Collected data:
_____

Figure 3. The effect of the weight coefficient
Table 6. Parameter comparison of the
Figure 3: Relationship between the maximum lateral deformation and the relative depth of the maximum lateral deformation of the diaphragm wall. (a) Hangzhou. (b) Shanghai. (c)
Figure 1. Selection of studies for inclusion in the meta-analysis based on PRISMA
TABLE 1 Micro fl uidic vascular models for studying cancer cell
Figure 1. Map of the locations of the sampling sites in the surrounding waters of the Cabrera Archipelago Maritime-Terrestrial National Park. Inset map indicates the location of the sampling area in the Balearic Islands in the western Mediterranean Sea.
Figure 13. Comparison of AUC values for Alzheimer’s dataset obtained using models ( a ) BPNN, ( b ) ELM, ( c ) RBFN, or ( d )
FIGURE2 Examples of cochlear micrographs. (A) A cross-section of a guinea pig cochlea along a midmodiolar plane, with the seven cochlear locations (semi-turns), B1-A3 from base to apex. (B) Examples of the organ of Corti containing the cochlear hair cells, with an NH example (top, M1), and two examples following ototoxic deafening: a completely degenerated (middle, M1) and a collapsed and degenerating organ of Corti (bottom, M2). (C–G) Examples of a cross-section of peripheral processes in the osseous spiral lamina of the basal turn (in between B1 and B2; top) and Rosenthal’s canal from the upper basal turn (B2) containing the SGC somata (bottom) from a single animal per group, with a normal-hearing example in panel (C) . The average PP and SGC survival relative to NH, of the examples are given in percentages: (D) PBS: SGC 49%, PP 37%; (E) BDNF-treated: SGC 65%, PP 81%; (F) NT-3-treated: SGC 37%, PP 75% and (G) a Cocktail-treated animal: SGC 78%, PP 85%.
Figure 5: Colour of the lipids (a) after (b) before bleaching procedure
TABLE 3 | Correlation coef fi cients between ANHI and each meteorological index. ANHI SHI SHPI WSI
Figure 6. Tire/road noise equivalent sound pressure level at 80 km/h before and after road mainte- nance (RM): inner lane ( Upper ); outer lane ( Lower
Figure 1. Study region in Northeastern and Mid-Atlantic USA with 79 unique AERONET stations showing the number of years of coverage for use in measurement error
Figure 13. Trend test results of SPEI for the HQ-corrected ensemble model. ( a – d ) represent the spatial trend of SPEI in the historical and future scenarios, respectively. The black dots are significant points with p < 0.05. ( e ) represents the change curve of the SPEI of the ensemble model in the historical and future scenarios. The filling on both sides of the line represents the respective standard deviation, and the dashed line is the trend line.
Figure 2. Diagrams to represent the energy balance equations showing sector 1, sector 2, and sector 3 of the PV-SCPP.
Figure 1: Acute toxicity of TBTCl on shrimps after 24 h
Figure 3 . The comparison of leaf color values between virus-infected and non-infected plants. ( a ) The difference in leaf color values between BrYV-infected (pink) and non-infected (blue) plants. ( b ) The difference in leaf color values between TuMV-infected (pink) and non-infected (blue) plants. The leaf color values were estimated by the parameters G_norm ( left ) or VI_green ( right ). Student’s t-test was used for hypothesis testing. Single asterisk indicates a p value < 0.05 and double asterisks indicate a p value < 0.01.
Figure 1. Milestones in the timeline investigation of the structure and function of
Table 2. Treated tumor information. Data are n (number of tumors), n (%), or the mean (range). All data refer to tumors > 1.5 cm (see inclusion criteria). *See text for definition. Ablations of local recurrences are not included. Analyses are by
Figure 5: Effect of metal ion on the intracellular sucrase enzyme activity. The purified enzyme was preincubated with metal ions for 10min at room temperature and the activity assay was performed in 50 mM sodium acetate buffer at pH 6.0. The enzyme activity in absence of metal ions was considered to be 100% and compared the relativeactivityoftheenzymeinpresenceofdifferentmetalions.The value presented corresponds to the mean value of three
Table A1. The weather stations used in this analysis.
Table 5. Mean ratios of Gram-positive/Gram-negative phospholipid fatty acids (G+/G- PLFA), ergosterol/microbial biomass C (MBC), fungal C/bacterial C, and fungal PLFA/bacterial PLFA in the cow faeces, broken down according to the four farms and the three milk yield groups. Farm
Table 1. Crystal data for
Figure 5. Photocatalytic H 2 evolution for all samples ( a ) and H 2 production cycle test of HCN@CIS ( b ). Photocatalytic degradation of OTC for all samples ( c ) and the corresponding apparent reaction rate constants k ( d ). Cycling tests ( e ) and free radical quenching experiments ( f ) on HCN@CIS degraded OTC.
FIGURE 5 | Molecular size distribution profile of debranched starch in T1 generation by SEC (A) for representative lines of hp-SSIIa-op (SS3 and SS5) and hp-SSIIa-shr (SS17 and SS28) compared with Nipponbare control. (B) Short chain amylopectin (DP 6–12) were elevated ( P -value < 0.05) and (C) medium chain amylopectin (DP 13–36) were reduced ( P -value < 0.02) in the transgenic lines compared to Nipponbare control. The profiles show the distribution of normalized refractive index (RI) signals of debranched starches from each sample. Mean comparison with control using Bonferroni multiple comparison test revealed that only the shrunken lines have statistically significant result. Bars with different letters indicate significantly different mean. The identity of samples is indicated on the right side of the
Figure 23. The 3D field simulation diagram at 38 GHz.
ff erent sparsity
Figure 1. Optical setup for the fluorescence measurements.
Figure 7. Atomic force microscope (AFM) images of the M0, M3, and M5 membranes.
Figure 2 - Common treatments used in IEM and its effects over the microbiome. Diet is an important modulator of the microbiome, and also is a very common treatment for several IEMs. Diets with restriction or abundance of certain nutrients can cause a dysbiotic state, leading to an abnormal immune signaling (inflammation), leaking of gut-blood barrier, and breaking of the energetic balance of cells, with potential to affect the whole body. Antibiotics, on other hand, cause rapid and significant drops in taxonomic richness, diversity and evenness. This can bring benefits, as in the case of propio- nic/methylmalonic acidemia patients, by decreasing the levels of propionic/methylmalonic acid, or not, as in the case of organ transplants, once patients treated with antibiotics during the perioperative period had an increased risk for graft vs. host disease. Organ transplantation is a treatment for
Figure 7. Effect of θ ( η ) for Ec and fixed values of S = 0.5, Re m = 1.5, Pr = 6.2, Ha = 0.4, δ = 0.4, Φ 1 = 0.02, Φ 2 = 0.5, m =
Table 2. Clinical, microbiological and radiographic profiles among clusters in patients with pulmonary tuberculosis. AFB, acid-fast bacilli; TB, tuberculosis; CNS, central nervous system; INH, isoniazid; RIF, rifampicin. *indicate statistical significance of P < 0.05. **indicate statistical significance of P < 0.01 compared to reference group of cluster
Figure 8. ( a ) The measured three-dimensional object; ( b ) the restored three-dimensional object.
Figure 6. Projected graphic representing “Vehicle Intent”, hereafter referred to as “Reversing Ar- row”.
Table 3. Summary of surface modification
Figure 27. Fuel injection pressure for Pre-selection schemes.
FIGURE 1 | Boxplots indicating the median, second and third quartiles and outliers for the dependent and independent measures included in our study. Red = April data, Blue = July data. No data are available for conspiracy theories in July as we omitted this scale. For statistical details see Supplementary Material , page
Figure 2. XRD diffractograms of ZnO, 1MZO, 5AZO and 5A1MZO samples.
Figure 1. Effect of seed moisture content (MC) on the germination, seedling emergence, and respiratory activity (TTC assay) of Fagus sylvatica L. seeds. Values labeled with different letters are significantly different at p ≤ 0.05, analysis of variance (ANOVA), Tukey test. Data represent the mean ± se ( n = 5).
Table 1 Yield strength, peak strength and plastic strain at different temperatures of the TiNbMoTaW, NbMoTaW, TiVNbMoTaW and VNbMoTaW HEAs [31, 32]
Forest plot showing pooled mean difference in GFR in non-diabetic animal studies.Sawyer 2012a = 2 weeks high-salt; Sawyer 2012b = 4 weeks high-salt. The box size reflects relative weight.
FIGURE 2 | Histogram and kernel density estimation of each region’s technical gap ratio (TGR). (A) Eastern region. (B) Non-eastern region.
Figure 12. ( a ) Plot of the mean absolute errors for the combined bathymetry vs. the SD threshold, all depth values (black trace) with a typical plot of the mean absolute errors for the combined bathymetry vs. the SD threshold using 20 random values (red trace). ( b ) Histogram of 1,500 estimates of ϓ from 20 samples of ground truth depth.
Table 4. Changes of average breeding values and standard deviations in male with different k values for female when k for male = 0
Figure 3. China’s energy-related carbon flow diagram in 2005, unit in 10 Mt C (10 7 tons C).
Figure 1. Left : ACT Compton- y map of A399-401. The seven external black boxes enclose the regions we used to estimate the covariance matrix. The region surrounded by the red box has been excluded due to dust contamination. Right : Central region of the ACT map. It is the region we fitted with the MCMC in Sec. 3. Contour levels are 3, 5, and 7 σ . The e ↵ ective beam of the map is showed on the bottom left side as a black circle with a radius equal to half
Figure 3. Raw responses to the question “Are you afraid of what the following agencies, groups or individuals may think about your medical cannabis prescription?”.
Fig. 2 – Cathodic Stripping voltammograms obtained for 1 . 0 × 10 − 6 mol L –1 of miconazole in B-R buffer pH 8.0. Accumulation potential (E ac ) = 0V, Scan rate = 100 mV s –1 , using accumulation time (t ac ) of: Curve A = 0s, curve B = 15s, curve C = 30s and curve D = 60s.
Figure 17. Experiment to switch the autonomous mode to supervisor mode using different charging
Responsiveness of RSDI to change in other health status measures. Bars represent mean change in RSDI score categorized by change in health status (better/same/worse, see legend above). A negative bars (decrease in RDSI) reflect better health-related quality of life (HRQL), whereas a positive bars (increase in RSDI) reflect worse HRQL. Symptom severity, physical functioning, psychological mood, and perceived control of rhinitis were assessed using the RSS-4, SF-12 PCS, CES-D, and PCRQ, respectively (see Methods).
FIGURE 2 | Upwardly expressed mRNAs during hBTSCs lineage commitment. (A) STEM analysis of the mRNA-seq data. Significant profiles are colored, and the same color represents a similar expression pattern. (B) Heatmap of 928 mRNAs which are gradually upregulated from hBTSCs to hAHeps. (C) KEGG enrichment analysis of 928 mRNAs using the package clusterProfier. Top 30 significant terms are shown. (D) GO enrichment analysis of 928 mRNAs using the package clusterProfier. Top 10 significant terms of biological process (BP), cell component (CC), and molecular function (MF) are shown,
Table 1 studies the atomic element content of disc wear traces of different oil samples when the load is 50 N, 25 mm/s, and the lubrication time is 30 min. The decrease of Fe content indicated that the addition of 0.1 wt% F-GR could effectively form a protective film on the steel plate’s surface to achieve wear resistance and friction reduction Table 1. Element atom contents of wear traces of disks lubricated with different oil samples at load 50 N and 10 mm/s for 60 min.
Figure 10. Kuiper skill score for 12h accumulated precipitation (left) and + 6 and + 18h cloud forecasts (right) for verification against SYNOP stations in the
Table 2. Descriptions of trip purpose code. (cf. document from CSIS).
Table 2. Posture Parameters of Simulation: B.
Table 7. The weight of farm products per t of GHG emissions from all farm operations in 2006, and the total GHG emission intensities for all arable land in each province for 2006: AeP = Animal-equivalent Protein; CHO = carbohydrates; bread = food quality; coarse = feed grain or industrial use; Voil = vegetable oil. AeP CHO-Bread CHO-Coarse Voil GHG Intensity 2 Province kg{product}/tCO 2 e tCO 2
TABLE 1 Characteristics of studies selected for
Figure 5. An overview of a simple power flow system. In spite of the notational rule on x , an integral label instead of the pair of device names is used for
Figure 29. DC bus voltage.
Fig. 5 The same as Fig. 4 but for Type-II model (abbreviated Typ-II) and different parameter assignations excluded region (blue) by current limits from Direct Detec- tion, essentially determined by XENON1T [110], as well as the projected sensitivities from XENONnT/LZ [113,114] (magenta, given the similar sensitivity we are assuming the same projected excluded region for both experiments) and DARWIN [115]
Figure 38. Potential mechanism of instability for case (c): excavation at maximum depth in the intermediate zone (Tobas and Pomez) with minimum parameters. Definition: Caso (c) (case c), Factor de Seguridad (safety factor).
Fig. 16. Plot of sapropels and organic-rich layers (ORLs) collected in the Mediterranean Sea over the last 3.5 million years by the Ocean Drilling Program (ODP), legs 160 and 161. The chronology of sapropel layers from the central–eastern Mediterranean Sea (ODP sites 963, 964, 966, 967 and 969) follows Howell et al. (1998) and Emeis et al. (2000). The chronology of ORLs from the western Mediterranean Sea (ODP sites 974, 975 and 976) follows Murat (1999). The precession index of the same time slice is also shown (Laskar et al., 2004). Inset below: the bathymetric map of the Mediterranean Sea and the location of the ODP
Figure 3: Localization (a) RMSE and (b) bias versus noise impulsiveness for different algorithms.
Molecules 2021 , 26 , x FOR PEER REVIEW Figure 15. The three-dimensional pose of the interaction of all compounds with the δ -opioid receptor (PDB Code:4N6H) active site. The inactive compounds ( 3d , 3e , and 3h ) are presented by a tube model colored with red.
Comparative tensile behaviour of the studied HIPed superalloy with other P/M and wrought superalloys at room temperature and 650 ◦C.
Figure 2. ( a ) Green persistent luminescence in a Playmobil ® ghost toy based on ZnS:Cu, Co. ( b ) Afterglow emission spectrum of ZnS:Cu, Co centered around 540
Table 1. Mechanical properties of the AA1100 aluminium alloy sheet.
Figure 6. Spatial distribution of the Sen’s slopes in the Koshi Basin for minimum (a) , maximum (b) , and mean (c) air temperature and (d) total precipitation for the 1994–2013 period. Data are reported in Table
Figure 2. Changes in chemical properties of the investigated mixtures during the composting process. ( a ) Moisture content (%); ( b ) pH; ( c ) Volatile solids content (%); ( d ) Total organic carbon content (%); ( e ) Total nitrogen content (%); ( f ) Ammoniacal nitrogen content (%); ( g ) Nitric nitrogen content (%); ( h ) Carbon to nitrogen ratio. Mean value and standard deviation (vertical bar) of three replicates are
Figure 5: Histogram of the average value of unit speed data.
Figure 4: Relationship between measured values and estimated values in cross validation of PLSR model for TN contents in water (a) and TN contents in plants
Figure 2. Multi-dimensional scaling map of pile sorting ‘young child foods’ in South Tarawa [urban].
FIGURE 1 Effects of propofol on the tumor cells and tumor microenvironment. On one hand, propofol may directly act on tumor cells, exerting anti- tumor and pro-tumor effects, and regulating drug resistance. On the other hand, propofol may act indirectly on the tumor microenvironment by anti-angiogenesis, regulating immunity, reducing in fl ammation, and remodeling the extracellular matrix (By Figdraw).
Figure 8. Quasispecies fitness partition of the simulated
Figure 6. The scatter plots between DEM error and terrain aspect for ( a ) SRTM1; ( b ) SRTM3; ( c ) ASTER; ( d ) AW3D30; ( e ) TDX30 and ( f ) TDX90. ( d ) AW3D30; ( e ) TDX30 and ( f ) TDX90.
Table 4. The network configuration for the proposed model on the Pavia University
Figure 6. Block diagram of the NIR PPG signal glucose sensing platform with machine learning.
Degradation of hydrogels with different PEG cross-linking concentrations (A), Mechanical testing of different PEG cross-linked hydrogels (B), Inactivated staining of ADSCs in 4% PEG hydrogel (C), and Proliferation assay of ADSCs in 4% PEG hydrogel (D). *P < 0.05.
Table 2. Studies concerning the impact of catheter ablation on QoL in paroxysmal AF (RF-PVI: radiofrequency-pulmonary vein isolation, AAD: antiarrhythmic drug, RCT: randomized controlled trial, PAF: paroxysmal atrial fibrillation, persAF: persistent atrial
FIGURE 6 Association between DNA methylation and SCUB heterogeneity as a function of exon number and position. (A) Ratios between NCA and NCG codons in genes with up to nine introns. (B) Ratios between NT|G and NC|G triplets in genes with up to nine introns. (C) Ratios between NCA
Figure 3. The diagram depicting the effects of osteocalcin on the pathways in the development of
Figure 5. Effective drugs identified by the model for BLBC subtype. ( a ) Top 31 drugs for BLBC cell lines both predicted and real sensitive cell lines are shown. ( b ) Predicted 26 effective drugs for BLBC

_____

TASK INSTRUCTIONS:
Write out exactly the lines above between the line with "Table 1 Yield" and the line with "Figure 1. Left", inclusive, and nothing beyond them.

SOLVED PROBLEM:
Table 1 Yield strength, peak strength and plastic strain at different temperatures of the TiNbMoTaW, NbMoTaW, TiVNbMoTaW and VNbMoTaW HEAs [31, 32]
Forest plot showing pooled mean difference in GFR in non-diabetic animal studies.Sawyer 2012a = 2 weeks high-salt; Sawyer 2012b = 4 weeks high-salt. The box size reflects relative weight.
FIGURE 2 | Histogram and kernel density estimation of each region’s technical gap ratio (TGR). (A) Eastern region. (B) Non-eastern region.
Figure 12. ( a ) Plot of the mean absolute errors for the combined bathymetry vs. the SD threshold, all depth values (black trace) with a typical plot of the mean absolute errors for the combined bathymetry vs. the SD threshold using 20 random values (red trace). ( b ) Histogram of 1,500 estimates of ϓ from 20 samples of ground truth depth.
Table 4. Changes of average breeding values and standard deviations in male with different k values for female when k for male = 0
Figure 3. China’s energy-related carbon flow diagram in 2005, unit in 10 Mt C (10 7 tons C).
Figure 1. Left : ACT Compton- y map of A399-401. The seven external black boxes enclose the regions we used to estimate the covariance matrix. The region surrounded by the red box has been excluded due to dust contamination. Right : Central region of the ACT map. It is the region we fitted with the MCMC in Sec. 3. Contour levels are 3, 5, and 7 σ . The e ↵ ective beam of the map is showed on the bottom left side as a black circle with a radius equal to half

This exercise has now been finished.